▸ **PROBLEM DESCRIPTION**
In the entries that follow, the lines from the line containing "TDM Honda Lampung" up to and including the line containing "esmakordselt lihavõttepühi." must be copied exactly, with pictures omitted.

Data records:
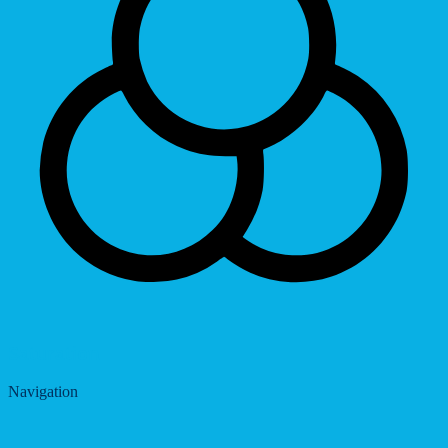
Saturation
Navigation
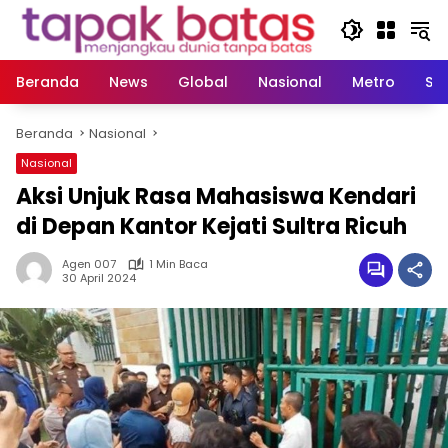
Langsung
ke
konten
Beranda
News
Global
Nasional
Metro
So
Beranda
Nasional
Nasional
Aksi Unjuk Rasa Mahasiswa Kendari
di Depan Kantor Kejati Sultra Ricuh
Agen 007
1 Min Baca
30 April 2024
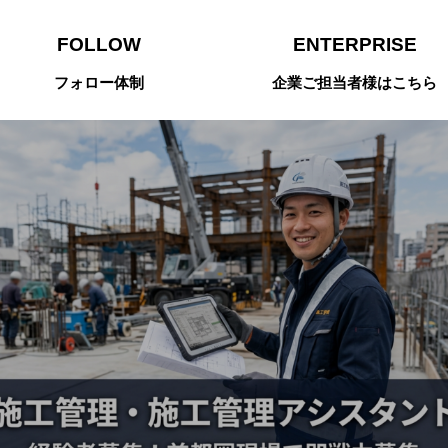
FOLLOW
ENTERPRISE
フォロー体制
企業ご担当者様はこちら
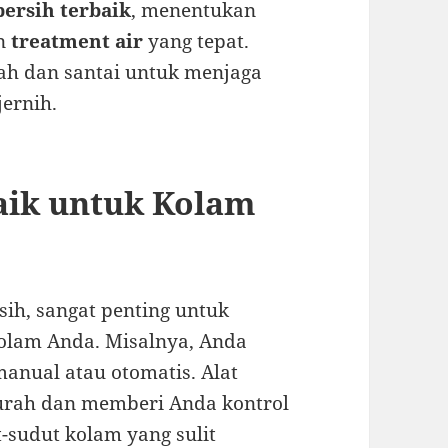
bersih terbaik
, menentukan
an
treatment air
yang tepat.
dah dan santai untuk menjaga
jernih.
aik untuk Kolam
sih, sangat penting untuk
kolam Anda. Misalnya, Anda
manual atau otomatis. Alat
urah dan memberi Anda kontrol
-sudut kolam yang sulit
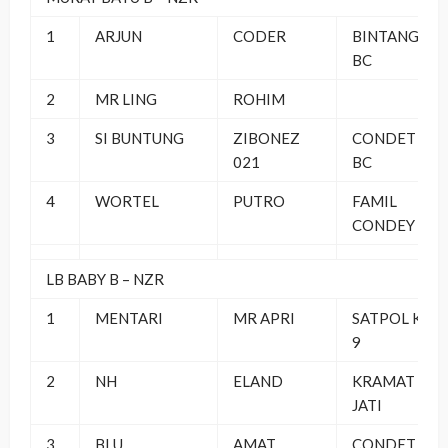
1
ARJUN
CODER
BINTANG
BC
2
MR LING
ROHIM
3
SI BUNTUNG
ZIBONEZ
CONDET
021
BC
4
WORTEL
PUTRO
FAMIL
CONDEY
LB BABY B – NZR
1
MENTARI
MR APRI
SATPOL K-
9
2
NH
ELAND
KRAMAT
JATI
3
BLU
AMAT
CONDET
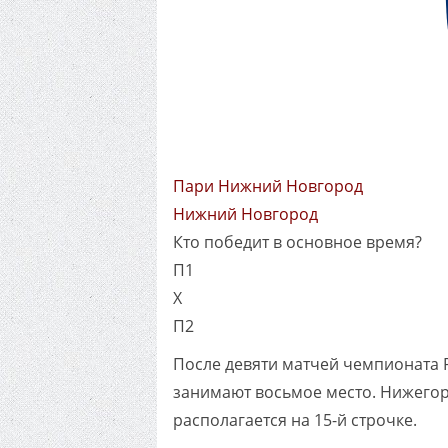
Пари Нижний Новгород
Нижний Новгород
Кто победит в основное время?
П1
X
П2
После девяти матчей чемпионата 
занимают восьмое место. Нижегор
располагается на 15-й строчке.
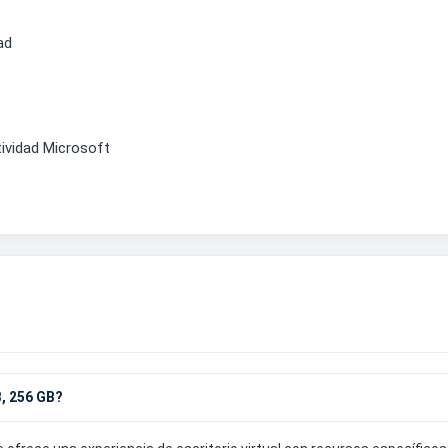
ad
ividad Microsoft
B, 256 GB?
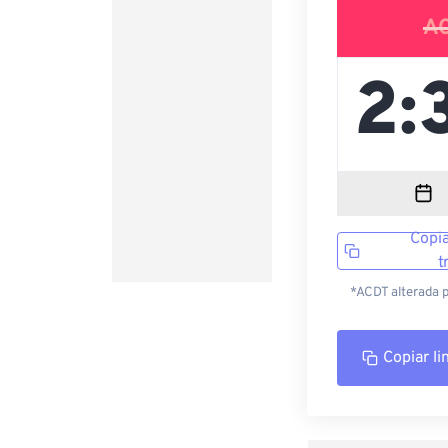
A
Copia
t
*ACDT alterada p
Copiar li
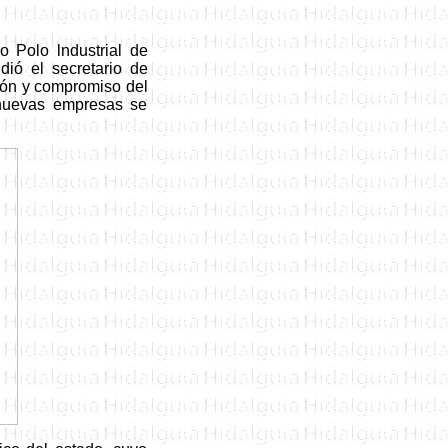
o Polo l
ndustrial de
dió el secretario de
sión y compromiso del
 nuevas empresas se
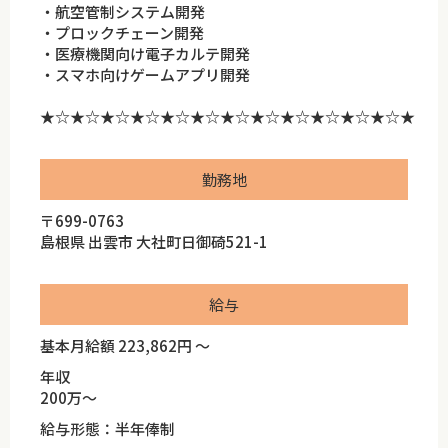
・航空管制システム開発
・プロックチェーン開発
・医療機関向け電子カルテ開発
・スマホ向けゲームアプリ開発
★☆★☆★☆★☆★☆★☆★☆★☆★☆★☆★☆★☆★
勤務地
〒699-0763
島根県 出雲市 大社町日御碕521-1
給与
基本月給額 223,862円 ～
年収
200万～
給与形態：半年俸制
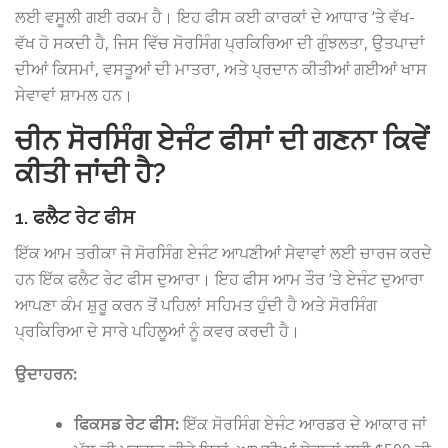
ਲਈ ਵਸੂਲੀ ਗਈ ਰਕਮ ਹੈ। ਇਹ ਫੀਸ ਕਈ ਕਾਰਕਾਂ ਦੇ ਆਧਾਰ ‘ਤੇ ਵੱਖ-
ਵੱਖ ਹੋ ਸਕਦੀ ਹੈ, ਜਿਸ ਵਿੱਚ ਸੋਰਸਿੰਗ ਪ੍ਰਕਿਰਿਆ ਦੀ ਗੁੰਝਲਤਾ, ਉਤਪਾਦਾਂ
ਦੀਆਂ ਕਿਸਮਾਂ, ਵਸਤੂਆਂ ਦੀ ਮਾਤਰਾ, ਅਤੇ ਪ੍ਰਦਾਨ ਕੀਤੀਆਂ ਗਈਆਂ ਖਾਸ
ਸੇਵਾਵਾਂ ਸ਼ਾਮਲ ਹਨ।
ਚੀਨ ਸੋਰਸਿੰਗ ਏਜੰਟ ਫੀਸਾਂ ਦੀ ਗਣਨਾ ਕਿਵੇਂ
ਕੀਤੀ ਜਾਂਦੀ ਹੈ?
1. ਫਲੈਟ ਰੇਟ ਫੀਸ
ਇੱਕ ਆਮ ਤਰੀਕਾ ਜੋ ਸੋਰਸਿੰਗ ਏਜੰਟ ਆਪਣੀਆਂ ਸੇਵਾਵਾਂ ਲਈ ਚਾਰਜ ਕਰਦੇ
ਹਨ ਇੱਕ ਫਲੈਟ ਰੇਟ ਫੀਸ ਦੁਆਰਾ। ਇਹ ਫੀਸ ਆਮ ਤੌਰ ‘ਤੇ ਏਜੰਟ ਦੁਆਰਾ
ਆਪਣਾ ਕੰਮ ਸ਼ੁਰੂ ਕਰਨ ਤੋਂ ਪਹਿਲਾਂ ਸਹਿਮਤ ਹੁੰਦੀ ਹੈ ਅਤੇ ਸੋਰਸਿੰਗ
ਪ੍ਰਕਿਰਿਆ ਦੇ ਸਾਰੇ ਪਹਿਲੂਆਂ ਨੂੰ ਕਵਰ ਕਰਦੀ ਹੈ।
ਉਦਾਹਰਨ:
ਫਿਕਸਡ ਰੇਟ ਫੀਸ:
ਇੱਕ ਸੋਰਸਿੰਗ ਏਜੰਟ ਆਰਡਰ ਦੇ ਆਕਾਰ ਜਾਂ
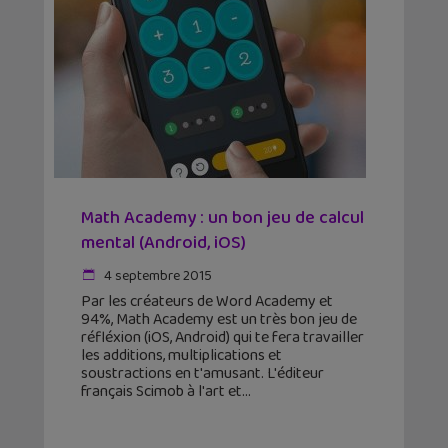
Math Academy : un bon jeu de calcul
mental (Android, iOS)
4 septembre 2015
Par les créateurs de Word Academy et
94%, Math Academy est un très bon jeu de
réfléxion (iOS, Android) qui te fera travailler
les additions, multiplications et
soustractions en t'amusant. L'éditeur
français Scimob à l'art et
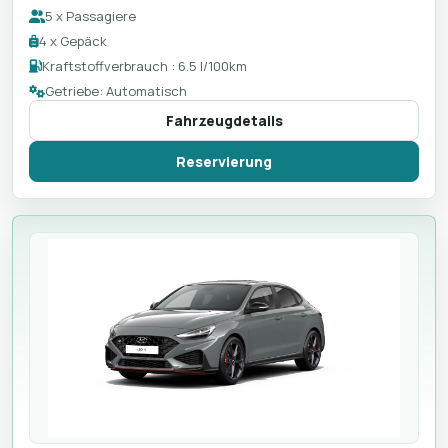
5 x Passagiere
4 x Gepäck
Kraftstoffverbrauch : 6.5 l/100km
Getriebe: Automatisch
Fahrzeugdetails
Reservierung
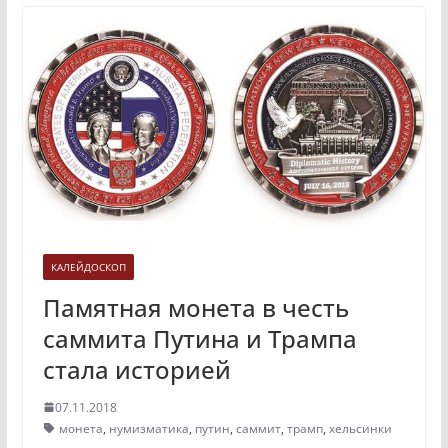
КАЛЕЙДОСКОП
Памятная монета в честь
саммита Путина и Трампа
стала историей
07.11.2018
монета
,
нумизматика
,
путин
,
саммит
,
трамп
,
хельсинки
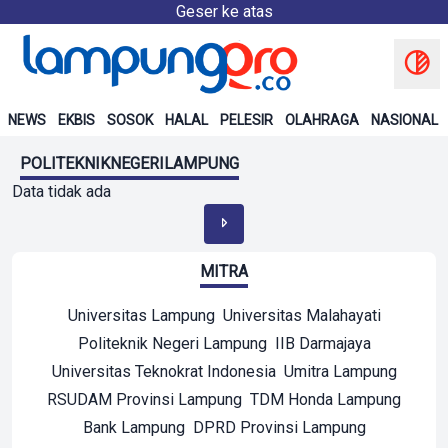
Geser ke atas
NEWS
EKBIS
SOSOK
HALAL
PELESIR
OLAHRAGA
NASIONAL
POLITEKNIKNEGERILAMPUNG
Data tidak ada
MITRA
Universitas Lampung
Universitas Malahayati
Politeknik Negeri Lampung
IIB Darmajaya
Universitas Teknokrat Indonesia
Umitra Lampung
RSUDAM Provinsi Lampung
TDM Honda Lampung
Bank Lampung
DPRD Provinsi Lampung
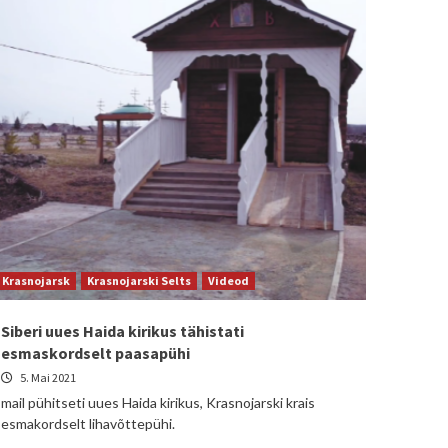
Krasnojarsk
Krasnojarski Selts
Videod
Siberi uues Haida kirikus tähistati
esmaskordselt paasapühi
5. Mai 2021
mail pühitseti uues Haida kirikus, Krasnojarski krais
esmakordselt lihavõttepühi.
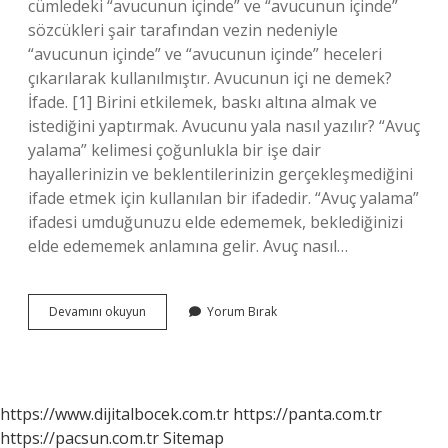
cümledeki “avucunun içinde” ve “avucunun içinde”
sözcükleri şair tarafından vezin nedeniyle
“avucunun içinde” ve “avucunun içinde” heceleri
çıkarılarak kullanılmıştır. Avucunun içi ne demek?
İfade. [1] Birini etkilemek, baskı altına almak ve
istediğini yaptırmak. Avucunu yala nasıl yazılır? “Avuç
yalama” kelimesi çoğunlukla bir işe dair
hayallerinizin ve beklentilerinizin gerçekleşmediğini
ifade etmek için kullanılan bir ifadedir. “Avuç yalama”
ifadesi umduğunuzu elde edememek, beklediğinizi
elde edememek anlamına gelir. Avuç nasıl…
Avucunun
Devamını okuyun
Yorum Bırak
Içinde
Nasıl
Yazılır
https://www.dijitalbocek.com.tr
https://panta.com.tr
https://pacsun.com.tr
Sitemap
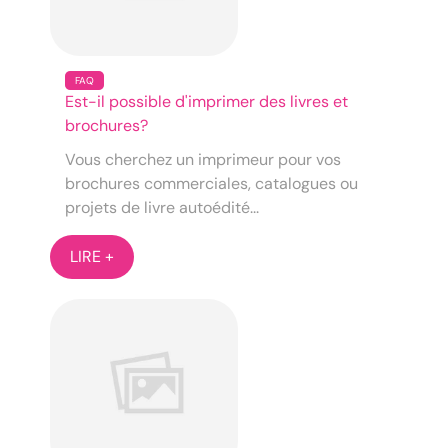
FAQ
Est-il possible d'imprimer des livres et
brochures?
Vous cherchez un imprimeur pour vos
brochures commerciales, catalogues ou
projets de livre autoédité...
LIRE +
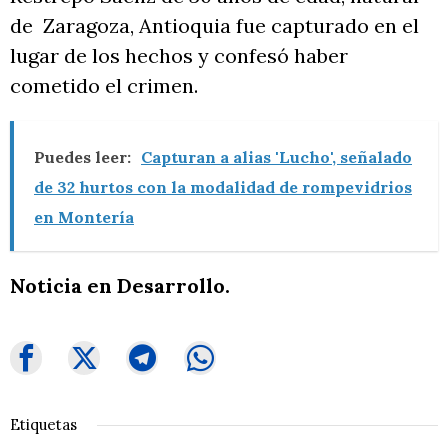
de Zaragoza, Antioquia fue capturado en el
lugar de los hechos y confesó haber
cometido el crimen.
Puedes leer:
Capturan a alias 'Lucho', señalado
de 32 hurtos con la modalidad de rompevidrios
en Montería
Noticia en Desarrollo.
Etiquetas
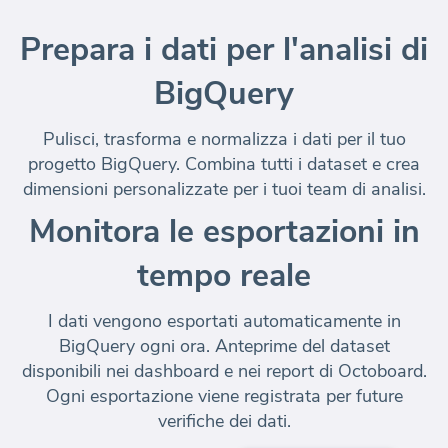
Prepara i dati per l'analisi di
BigQuery
Pulisci, trasforma e normalizza i dati per il tuo
progetto BigQuery. Combina tutti i dataset e crea
dimensioni personalizzate per i tuoi team di analisi.
Monitora le esportazioni in
tempo reale
I dati vengono esportati automaticamente in
BigQuery ogni ora. Anteprime del dataset
disponibili nei dashboard e nei report di Octoboard.
Ogni esportazione viene registrata per future
verifiche dei dati.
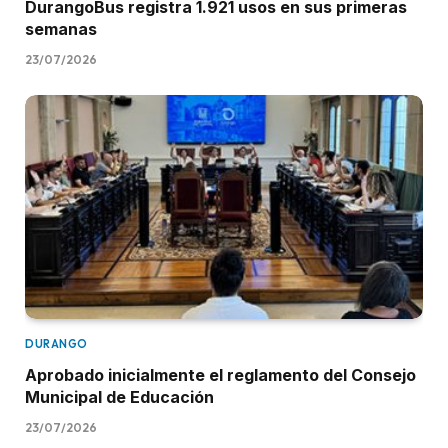
DurangoBus registra 1.921 usos en sus primeras
semanas
23/07/2026
DURANGO
Aprobado inicialmente el reglamento del Consejo
Municipal de Educación
23/07/2026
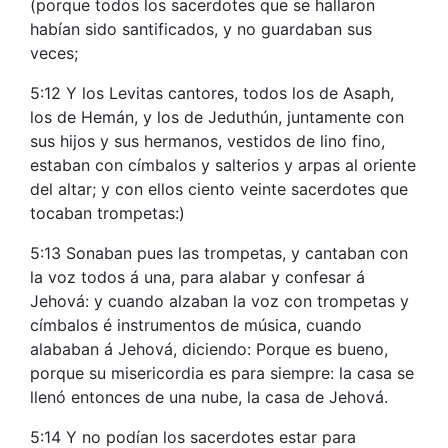
(porque todos los sacerdotes que se hallaron
habían sido santificados, y no guardaban sus
veces;
5:12 Y los Levitas cantores, todos los de Asaph,
los de Hemán, y los de Jeduthún, juntamente con
sus hijos y sus hermanos, vestidos de lino fino,
estaban con címbalos y salterios y arpas al oriente
del altar; y con ellos ciento veinte sacerdotes que
tocaban trompetas:)
5:13 Sonaban pues las trompetas, y cantaban con
la voz todos á una, para alabar y confesar á
Jehová: y cuando alzaban la voz con trompetas y
címbalos é instrumentos de música, cuando
alababan á Jehová, diciendo: Porque es bueno,
porque su misericordia es para siempre: la casa se
llenó entonces de una nube, la casa de Jehová.
5:14 Y no podían los sacerdotes estar para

▸ **RESPONSE**
TDM Honda Lampung
Bank Lampung
DPRD Provinsi Lampung
Krasnojarsk
Krasnojarski Selts
Videod
Siberi uues Haida kirikus tähistati
esmaskordselt paasapühi
5. Mai 2021
mail pühitseti uues Haida kirikus, Krasnojarski krais
esmakordselt lihavõttepühi.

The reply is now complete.